Tensor Integration

1. Nov 13, 2009

tim85ruhruniv

Could someone help me out ??

I tried this integration over the surface of a sphere of unit radii,

$$$P_{mn}e_{m}\otimes e_{n}=\frac{1}{D_{pq}e_{p}\otimes e_{q}}\int e_{m}\otimes e_{n}dS_{r=1}$$$

and I always get $$$4\pi e_{m}\otimes e_{n}$$$ and the 'D' tensor as it is..

I am expecting additionally a '3' in the denominator, am I wrong ??? If i do the integration over unit volume then I get the 3 in the denominator. Sorry for sounding stupid but is there a necessity to consider the unit tensor, i just assume it as a constant under integration.

2. Nov 13, 2009

clamtrox

Homework assignments and stuff like that should be posted in the appropriate section.
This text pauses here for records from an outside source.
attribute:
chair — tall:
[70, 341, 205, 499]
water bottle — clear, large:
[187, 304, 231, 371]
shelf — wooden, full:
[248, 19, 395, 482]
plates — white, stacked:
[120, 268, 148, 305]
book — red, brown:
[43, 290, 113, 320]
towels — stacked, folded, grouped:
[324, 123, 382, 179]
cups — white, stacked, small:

I don't get your indices either; it seems they don't add up on left and right hand sides. $$e_m \otimes e_n$$ definitely needs not be constant. Consider for example usual spherical coordinates.

3. Nov 13, 2009

George Jones

Staff Emeritus
Okay, I'll bite; along with clamtrox's note about indices, I have questions. What does

$$\frac{1}{D_{pq}e_{p}\otimes e_{q}}$$

mean? How does one divide by a tensor (not the component of a tensor), which is an element of a vector space?
Yes and no. From the Physics Forums rules:

4. Nov 14, 2009

tim85ruhruniv

hey !!

Thanks guys for looking at my work.

I cant see how the indices dont add up... maybe i am missing something... but

Each component of
$$$\mathbf{P}$$$will be a function of the $$\mathbf{\mathrm{D}^{-1}}$$ tensor.
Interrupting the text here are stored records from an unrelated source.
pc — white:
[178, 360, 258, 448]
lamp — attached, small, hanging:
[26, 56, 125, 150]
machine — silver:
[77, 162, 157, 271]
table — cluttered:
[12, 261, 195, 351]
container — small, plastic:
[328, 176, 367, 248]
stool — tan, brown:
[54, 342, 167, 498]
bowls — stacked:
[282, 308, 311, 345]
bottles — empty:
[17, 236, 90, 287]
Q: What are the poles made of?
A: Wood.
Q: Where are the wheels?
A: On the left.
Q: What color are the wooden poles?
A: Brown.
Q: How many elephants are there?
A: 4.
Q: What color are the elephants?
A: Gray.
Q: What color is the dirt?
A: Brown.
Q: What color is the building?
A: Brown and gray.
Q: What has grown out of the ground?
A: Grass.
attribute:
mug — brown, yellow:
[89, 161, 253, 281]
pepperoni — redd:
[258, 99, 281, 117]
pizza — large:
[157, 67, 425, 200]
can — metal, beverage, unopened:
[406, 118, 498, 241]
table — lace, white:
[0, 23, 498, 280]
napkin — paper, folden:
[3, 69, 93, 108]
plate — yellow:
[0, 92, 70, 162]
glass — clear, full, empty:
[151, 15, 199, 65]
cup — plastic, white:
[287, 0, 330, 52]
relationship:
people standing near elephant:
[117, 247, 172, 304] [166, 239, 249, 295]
about division by the tensor..

$$x=\mathbf{D}y$$ for some 'x' and some 'y'

so I hope I can rewrite this as $$y=\mathbf{\mathrm{D}^{-1}}x$$
and probably find the Inverse at a later stage. Which for the time being I believe doesent depend on the co-ordinates of integration.

Like clamtrox said, I use spherical co-ordinates to integrate, should I worry about $$$e_{m}\otimes e_{n}$$$ should I transform the tensor basis ???